Password-protected pages block a crawl until the spider can create the same authenticated session that a browser would create after a successful sign-in. Handling that login step inside Scrapy is what turns account dashboards, member-only listings, and private detail pages from redirect loops into normal parseable responses.

Current Scrapy login flows usually start by requesting the login form, then submitting that live form with FormRequest.from_response() so the request keeps the form action, field names, and returned session cookies aligned with the site. After the site sets the login cookie, later requests in the same crawl keep using that authenticated cookie jar automatically through CookiesMiddleware.

Plain password logins still vary by selector names, redirect behavior, and post-login proof points, and some targets add hidden CSRF fields, JavaScript-generated payloads, CAPTCHA, or multi-factor prompts that need a different workflow. Pass credentials without committing them to source control, use a safe test account when possible, and treat repeated login failures as a sign to re-check the live form instead of retrying the same payload blindly.

Steps to authenticate with a password in Scrapy:

  1. Create a new Scrapy project for the authenticated spider.
    $ scrapy startproject accountcrawl
    New Scrapy project 'accountcrawl', using template directory '/usr/lib/python3/dist-packages/scrapy/templates/project', created in:
        /home/user/accountcrawl
    ##### snipped #####
  2. Change into the project directory.
    $ cd accountcrawl
  3. Generate a spider skeleton for the login domain.
    $ scrapy genspider account members.example.com
    Created spider 'account' using template 'basic' in module:
      accountcrawl.spiders.account
  4. Inspect the live login form in scrapy shell so the spider uses the correct selector and field names.
    $ scrapy shell "https://members.example.com/login" --nolog
    >>> response.css('form#login-form input::attr(name)').getall()
    ['email', 'password']
    >>> response.css('form#login-form::attr(action)').get()
    '/login'

    FormRequest.from_response() only works cleanly when the spider targets the right form, so inspect the live page first and use formcss, formid, or formname when more than one form is present. Related: How to submit a form in a Scrapy spider

  5. Replace accountcrawl/spiders/account.py with a login-first spider that submits the password form and follows an authenticated page.
    import scrapy
    from scrapy.exceptions import CloseSpider
    from scrapy.http import FormRequest
     
     
    class AccountSpider(scrapy.Spider):
        name = "account"
        allowed_domains = ["members.example.com"]
     
        login_url = "https://members.example.com/login"
        account_url = "https://members.example.com/account"
     
        async def start(self):
            if not getattr(self, "email", None) or not getattr(self, "password", None):
                raise CloseSpider("Pass -a email=... -a password=...")
     
            yield scrapy.Request(
                self.login_url,
                callback=self.parse_login,
                dont_filter=True,
            )
     
        def parse_login(self, response):
            yield FormRequest.from_response(
                response,
                formcss="form#login-form",
                formdata={
                    "email": self.email,
                    "password": self.password,
                },
                callback=self.after_login,
                dont_filter=True,
            )
     
        def after_login(self, response):
            if "login" in response.url.lower():
                raise CloseSpider("Login failed; the response stayed on the login page.")
     
            yield response.follow(
                self.account_url,
                callback=self.parse_account,
                dont_filter=True,
            )
     
        def parse_account(self, response):
            if "login" in response.url.lower():
                raise CloseSpider("Protected page redirected back to login.")
     
            yield {
                "account_name": response.css("h1::text").get(default="").strip(),
                "status": response.css(".status::text").get(default="").strip(),
                "url": response.url,
            }

    Current Scrapy releases use async def start() as the primary entry point, and a compatibility start_requests() method is only needed when maintaining spiders for Scrapy versions older than 2.13.

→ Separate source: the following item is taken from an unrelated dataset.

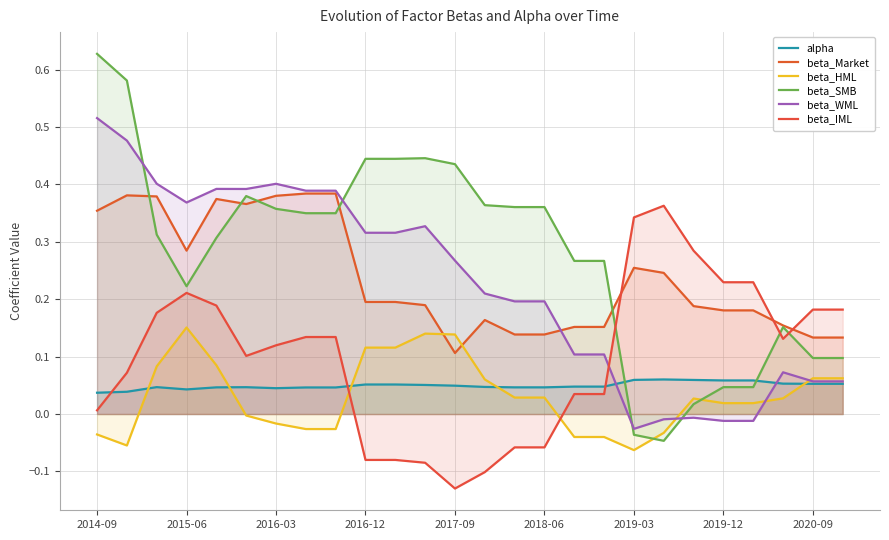

In beta_WML, how many points are lower than both neighbors (excluding endpoints)?

3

  6. Update the URLs, form selector, field names, and protected-page selectors so they match the target site exactly.

    If the login page includes a hidden CSRF token or other hidden state, keep using FormRequest.from_response() and move to How to authenticate with a CSRF login form in Scrapy instead of stripping those fields out by hand.

  7. Run the spider with the login credentials passed as spider arguments and overwrite the JSON export file.
    $ scrapy crawl account -a email="editor@example.com" -a password="correct-horse-battery-staple" --overwrite-output account.json
    2026-04-16 06:20:17 [scrapy.extensions.feedexport] INFO: Stored json feed (1 items) in: account.json

    Credentials passed on the command line can be written to shell history or exposed in process listings, so use a test account or move secret loading into environment variables or a secret manager for real crawls.

  8. Open the exported file and confirm the item came from the protected page instead of the login form.
    $ cat account.json
    [
    {"account_name": "Example Account", "status": "Authenticated area", "url": "https://members.example.com/account"}
    ]